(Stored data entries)

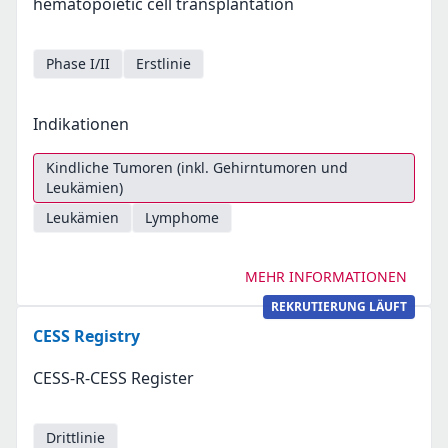
hematopoietic cell transplantation
Phase I/II
Erstlinie
Indikationen
Kindliche Tumoren (inkl. Gehirntumoren und
Leukämien)
Leukämien
Lymphome
MEHR INFORMATIONEN
REKRUTIERUNG LÄUFT
CESS Registry
CESS-R-CESS Register
Drittlinie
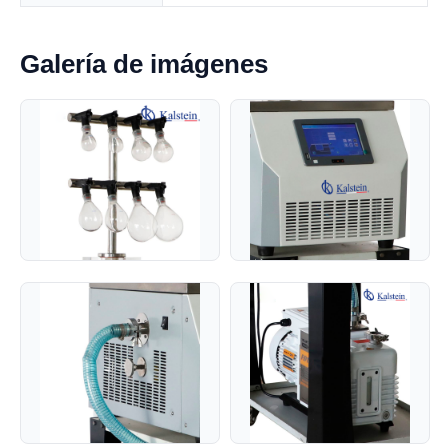
Galería de imágenes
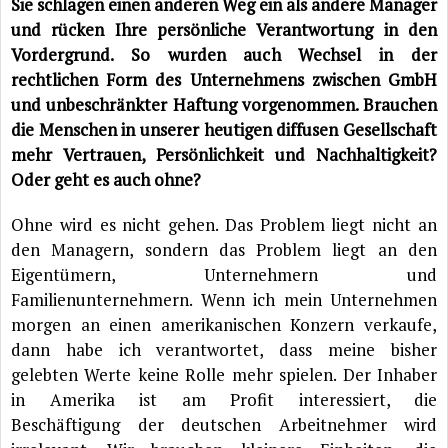
Sie schlagen einen anderen Weg ein als andere Manager
und rücken Ihre persönliche Verantwortung in den
Vordergrund. So wurden auch Wechsel in der
rechtlichen Form des Unternehmens zwischen GmbH
und unbeschränkter Haftung vorgenommen. Brauchen
die Menschen in unserer heutigen diffusen Gesellschaft
mehr Vertrauen, Persönlichkeit und Nachhaltigkeit?
Oder geht es auch ohne?
Ohne wird es nicht gehen. Das Problem liegt nicht an
den Managern, sondern das Problem liegt an den
Eigentümern, Unternehmern und
Familienunternehmern. Wenn ich mein Unternehmen
morgen an einen amerikanischen Konzern verkaufe,
dann habe ich verantwortet, dass meine bisher
gelebten Werte keine Rolle mehr spielen. Der Inhaber
in Amerika ist am Profit interessiert, die
Beschäftigung der deutschen Arbeitnehmer wird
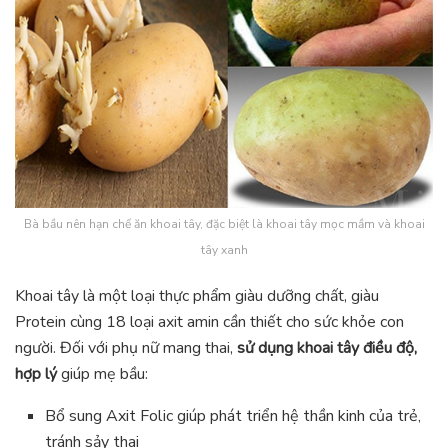
Bà bầu nên hạn chế ăn khoai tây, đặc biệt là khoai tây mọc mầm và khoai
tây xanh
Khoai tây là một loại thực phẩm giàu dưỡng chất, giàu
Protein cùng 18 loại axit amin cần thiết cho sức khỏe con
người. Đối với phụ nữ mang thai,
sử dụng khoai tây điều độ,
hợp lý
giúp mẹ bầu:
Bổ sung Axit Folic giúp phát triển hệ thần kinh của trẻ,
tránh sảy thai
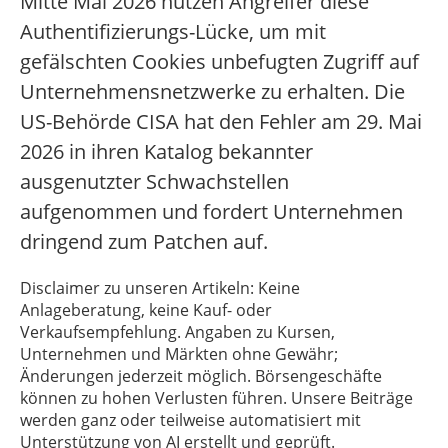
Mitte Mai 2026 nutzen Angreifer diese
Authentifizierungs-Lücke, um mit
gefälschten Cookies unbefugten Zugriff auf
Unternehmensnetzwerke zu erhalten. Die
US-Behörde CISA hat den Fehler am 29. Mai
2026 in ihren Katalog bekannter
ausgenutzter Schwachstellen
aufgenommen und fordert Unternehmen
dringend zum Patchen auf.
Disclaimer zu unseren Artikeln: Keine
Anlageberatung, keine Kauf- oder
Verkaufsempfehlung. Angaben zu Kursen,
Unternehmen und Märkten ohne Gewähr;
Änderungen jederzeit möglich. Börsengeschäfte
können zu hohen Verlusten führen. Unsere Beiträge
werden ganz oder teilweise automatisiert mit
Unterstützung von AI erstellt und geprüft.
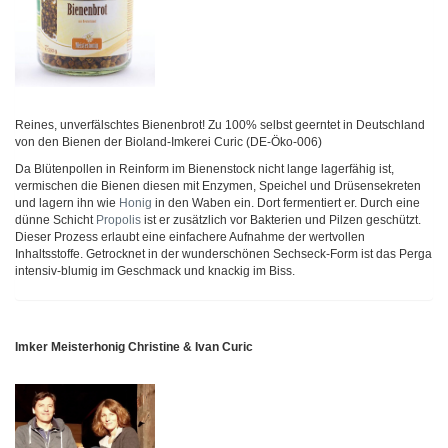
Reines, unverfälschtes Bienenbrot! Zu 100% selbst geerntet in Deutschland
von den Bienen der Bioland-Imkerei Curic (DE-Öko-006)
Da Blütenpollen in Reinform im Bienenstock nicht lange lagerfähig ist,
vermischen die Bienen diesen mit Enzymen, Speichel und Drüsensekreten
und lagern ihn wie
Honig
in den Waben ein. Dort fermentiert er. Durch eine
dünne Schicht
Propolis
ist er zusätzlich vor Bakterien und Pilzen geschützt.
Dieser Prozess erlaubt eine einfachere Aufnahme der wertvollen
Inhaltsstoffe. Getrocknet in der wunderschönen Sechseck-Form ist das Perga
intensiv-blumig im Geschmack und knackig im Biss.
Imker Meisterhonig Christine & Ivan Curic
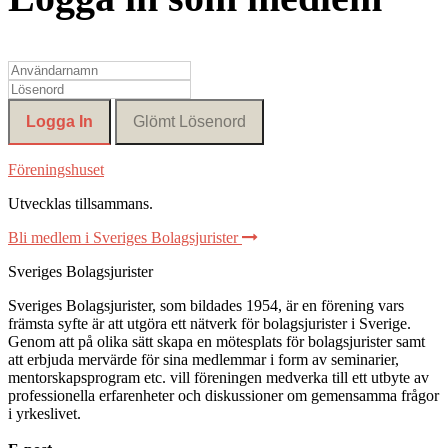
Föreningshuset
Utvecklas tillsammans
.
Bli medlem i Sveriges Bolagsjurister
Sveriges Bolagsjurister
Sveriges Bolagsjurister, som bildades 1954, är en förening vars
främsta syfte är att utgöra ett nätverk för bolagsjurister i Sverige.
Genom att på olika sätt skapa en mötesplats för bolagsjurister samt
att erbjuda mervärde för sina medlemmar i form av seminarier,
mentorskapsprogram etc. vill föreningen medverka till ett utbyte av
professionella erfarenheter och diskussioner om gemensamma frågor
i yrkeslivet.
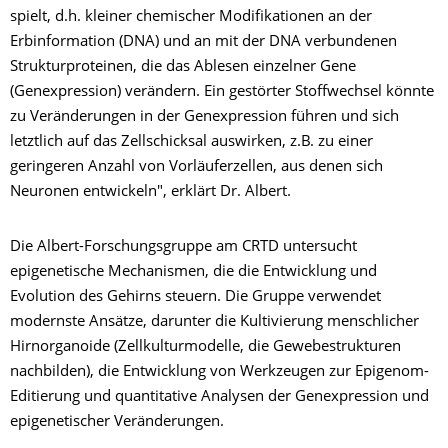
spielt, d.h. kleiner chemischer Modifikationen an der
Erbinformation (DNA) und an mit der DNA verbundenen
Strukturproteinen, die das Ablesen einzelner Gene
(Genexpression) verändern. Ein gestörter Stoffwechsel könnte
zu Veränderungen in der Genexpression führen und sich
letztlich auf das Zellschicksal auswirken, z.B. zu einer
geringeren Anzahl von Vorläuferzellen, aus denen sich
Neuronen entwickeln", erklärt Dr. Albert.
Die Albert-Forschungsgruppe am CRTD untersucht
epigenetische Mechanismen, die die Entwicklung und
Evolution des Gehirns steuern. Die Gruppe verwendet
modernste Ansätze, darunter die Kultivierung menschlicher
Hirnorganoide (Zellkulturmodelle, die Gewebestrukturen
nachbilden), die Entwicklung von Werkzeugen zur Epigenom-
Editierung und quantitative Analysen der Genexpression und
epigenetischer Veränderungen.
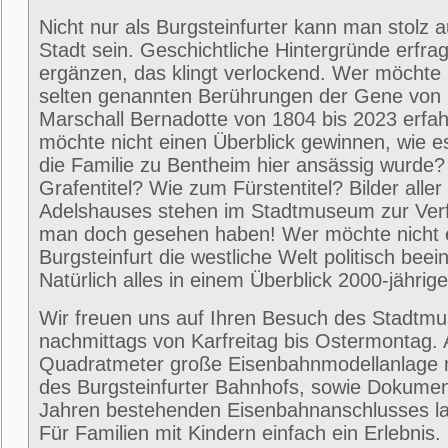
Nicht nur als Burgsteinfurter kann man stolz 
Stadt sein. Geschichtliche Hintergründe erfra
ergänzen, das klingt verlockend. Wer möchte 
selten genannten Berührungen der Gene von
Marschall Bernadotte von 1804 bis 2023 erfa
möchte nicht einen Überblick gewinnen, wie 
die Familie zu Bentheim hier ansässig wurde
Grafentitel? Wie zum Fürstentitel? Bilder alle
Adelshauses stehen im Stadtmuseum zur Ver
man doch gesehen haben! Wer möchte nicht e
Burgsteinfurt die westliche Welt politisch beei
Natürlich alles in einem Überblick 2000-jährig
Wir freuen uns auf Ihren Besuch des Stadtm
nachmittags von Karfreitag bis Ostermontag. 
Quadratmeter große Eisenbahnmodellanlage 
des Burgsteinfurter Bahnhofs, sowie Dokumen
Jahren bestehenden Eisenbahnanschlusses la
Für Familien mit Kindern einfach ein Erlebni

PROBLEM DETAILS.
Could you reproduce exactly the lines of the entries above, from the one with "gefälschten Cookies unbefugten Zugriff auf" through the one with "Unterstützung von AI erstellt und geprüft.", and nothing else?

TASK SOLUTION.
gefälschten Cookies unbefugten Zugriff auf
Unternehmensnetzwerke zu erhalten. Die
US-Behörde CISA hat den Fehler am 29. Mai
2026 in ihren Katalog bekannter
ausgenutzter Schwachstellen
aufgenommen und fordert Unternehmen
dringend zum Patchen auf.
Disclaimer zu unseren Artikeln: Keine
Anlageberatung, keine Kauf- oder
Verkaufsempfehlung. Angaben zu Kursen,
Unternehmen und Märkten ohne Gewähr;
Änderungen jederzeit möglich. Börsengeschäfte
können zu hohen Verlusten führen. Unsere Beiträge
werden ganz oder teilweise automatisiert mit
Unterstützung von AI erstellt und geprüft.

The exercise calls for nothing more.